• Exercise details:
Print the listing once more, exactly as it stands.

• Supplied entries:

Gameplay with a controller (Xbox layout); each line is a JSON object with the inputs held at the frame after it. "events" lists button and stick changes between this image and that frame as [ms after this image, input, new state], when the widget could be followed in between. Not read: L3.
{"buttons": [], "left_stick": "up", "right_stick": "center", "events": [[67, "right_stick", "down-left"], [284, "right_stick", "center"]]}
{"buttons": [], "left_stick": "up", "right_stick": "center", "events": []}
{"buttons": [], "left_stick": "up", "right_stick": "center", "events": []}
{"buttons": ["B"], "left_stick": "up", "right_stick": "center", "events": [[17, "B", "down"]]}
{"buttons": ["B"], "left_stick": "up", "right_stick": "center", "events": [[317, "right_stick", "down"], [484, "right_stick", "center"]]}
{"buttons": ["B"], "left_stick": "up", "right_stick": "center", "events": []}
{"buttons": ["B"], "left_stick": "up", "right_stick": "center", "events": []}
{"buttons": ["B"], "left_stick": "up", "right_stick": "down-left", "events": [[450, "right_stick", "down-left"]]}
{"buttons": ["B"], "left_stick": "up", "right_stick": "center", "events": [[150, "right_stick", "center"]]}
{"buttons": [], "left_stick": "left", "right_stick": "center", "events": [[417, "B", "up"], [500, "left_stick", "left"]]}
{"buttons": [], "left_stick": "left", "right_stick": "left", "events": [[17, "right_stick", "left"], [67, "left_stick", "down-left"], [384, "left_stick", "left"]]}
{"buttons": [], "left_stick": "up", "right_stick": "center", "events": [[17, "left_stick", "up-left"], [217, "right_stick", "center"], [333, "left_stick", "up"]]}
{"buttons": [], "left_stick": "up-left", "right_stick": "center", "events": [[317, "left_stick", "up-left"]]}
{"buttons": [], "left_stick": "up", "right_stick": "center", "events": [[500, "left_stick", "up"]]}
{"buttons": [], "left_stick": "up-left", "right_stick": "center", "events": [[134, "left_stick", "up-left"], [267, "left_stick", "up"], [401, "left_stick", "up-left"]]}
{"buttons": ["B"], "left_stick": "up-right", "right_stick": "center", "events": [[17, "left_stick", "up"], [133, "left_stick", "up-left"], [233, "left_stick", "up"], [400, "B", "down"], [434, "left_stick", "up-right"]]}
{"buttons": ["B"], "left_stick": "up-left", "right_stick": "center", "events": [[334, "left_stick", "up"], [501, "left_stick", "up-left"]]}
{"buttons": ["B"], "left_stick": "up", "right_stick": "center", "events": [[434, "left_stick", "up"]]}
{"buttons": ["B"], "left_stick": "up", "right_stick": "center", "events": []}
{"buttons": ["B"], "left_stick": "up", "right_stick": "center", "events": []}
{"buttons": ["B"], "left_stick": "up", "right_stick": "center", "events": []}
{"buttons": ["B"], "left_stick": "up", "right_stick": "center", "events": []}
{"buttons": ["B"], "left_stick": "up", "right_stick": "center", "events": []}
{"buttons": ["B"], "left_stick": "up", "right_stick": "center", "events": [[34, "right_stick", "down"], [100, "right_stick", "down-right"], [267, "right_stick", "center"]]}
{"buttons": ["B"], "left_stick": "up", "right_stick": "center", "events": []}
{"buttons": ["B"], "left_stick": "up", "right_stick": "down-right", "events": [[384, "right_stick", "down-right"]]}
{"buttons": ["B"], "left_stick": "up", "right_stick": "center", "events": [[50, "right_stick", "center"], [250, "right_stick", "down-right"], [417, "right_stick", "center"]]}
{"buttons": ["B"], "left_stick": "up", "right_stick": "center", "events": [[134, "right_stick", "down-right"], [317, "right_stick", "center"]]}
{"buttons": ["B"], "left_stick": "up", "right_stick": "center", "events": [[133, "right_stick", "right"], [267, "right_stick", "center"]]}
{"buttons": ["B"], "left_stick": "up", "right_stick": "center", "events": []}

• Your response:
Gameplay with a controller (Xbox layout); each line is a JSON object with the inputs held at the frame after it. "events" lists button and stick changes between this image and that frame as [ms after this image, input, new state], when the widget could be followed in between. Not read: L3.
{"buttons": [], "left_stick": "up", "right_stick": "center", "events": [[67, "right_stick", "down-left"], [284, "right_stick", "center"]]}
{"buttons": [], "left_stick": "up", "right_stick": "center", "events": []}
{"buttons": [], "left_stick": "up", "right_stick": "center", "events": []}
{"buttons": ["B"], "left_stick": "up", "right_stick": "center", "events": [[17, "B", "down"]]}
{"buttons": ["B"], "left_stick": "up", "right_stick": "center", "events": [[317, "right_stick", "down"], [484, "right_stick", "center"]]}
{"buttons": ["B"], "left_stick": "up", "right_stick": "center", "events": []}
{"buttons": ["B"], "left_stick": "up", "right_stick": "center", "events": []}
{"buttons": ["B"], "left_stick": "up", "right_stick": "down-left", "events": [[450, "right_stick", "down-left"]]}
{"buttons": ["B"], "left_stick": "up", "right_stick": "center", "events": [[150, "right_stick", "center"]]}
{"buttons": [], "left_stick": "left", "right_stick": "center", "events": [[417, "B", "up"], [500, "left_stick", "left"]]}
{"buttons": [], "left_stick": "left", "right_stick": "left", "events": [[17, "right_stick", "left"], [67, "left_stick", "down-left"], [384, "left_stick", "left"]]}
{"buttons": [], "left_stick": "up", "right_stick": "center", "events": [[17, "left_stick", "up-left"], [217, "right_stick", "center"], [333, "left_stick", "up"]]}
{"buttons": [], "left_stick": "up-left", "right_stick": "center", "events": [[317, "left_stick", "up-left"]]}
{"buttons": [], "left_stick": "up", "right_stick": "center", "events": [[500, "left_stick", "up"]]}
{"buttons": [], "left_stick": "up-left", "right_stick": "center", "events": [[134, "left_stick", "up-left"], [267, "left_stick", "up"], [401, "left_stick", "up-left"]]}
{"buttons": ["B"], "left_stick": "up-right", "right_stick": "center", "events": [[17, "left_stick", "up"], [133, "left_stick", "up-left"], [233, "left_stick", "up"], [400, "B", "down"], [434, "left_stick", "up-right"]]}
{"buttons": ["B"], "left_stick": "up-left", "right_stick": "center", "events": [[334, "left_stick", "up"], [501, "left_stick", "up-left"]]}
{"buttons": ["B"], "left_stick": "up", "right_stick": "center", "events": [[434, "left_stick", "up"]]}
{"buttons": ["B"], "left_stick": "up", "right_stick": "center", "events": []}
{"buttons": ["B"], "left_stick": "up", "right_stick": "center", "events": []}
{"buttons": ["B"], "left_stick": "up", "right_stick": "center", "events": []}
{"buttons": ["B"], "left_stick": "up", "right_stick": "center", "events": []}
{"buttons": ["B"], "left_stick": "up", "right_stick": "center", "events": []}
{"buttons": ["B"], "left_stick": "up", "right_stick": "center", "events": [[34, "right_stick", "down"], [100, "right_stick", "down-right"], [267, "right_stick", "center"]]}
{"buttons": ["B"], "left_stick": "up", "right_stick": "center", "events": []}
{"buttons": ["B"], "left_stick": "up", "right_stick": "down-right", "events": [[384, "right_stick", "down-right"]]}
{"buttons": ["B"], "left_stick": "up", "right_stick": "center", "events": [[50, "right_stick", "center"], [250, "right_stick", "down-right"], [417, "right_stick", "center"]]}
{"buttons": ["B"], "left_stick": "up", "right_stick": "center", "events": [[134, "right_stick", "down-right"], [317, "right_stick", "center"]]}
{"buttons": ["B"], "left_stick": "up", "right_stick": "center", "events": [[133, "right_stick", "right"], [267, "right_stick", "center"]]}
{"buttons": ["B"], "left_stick": "up", "right_stick": "center", "events": []}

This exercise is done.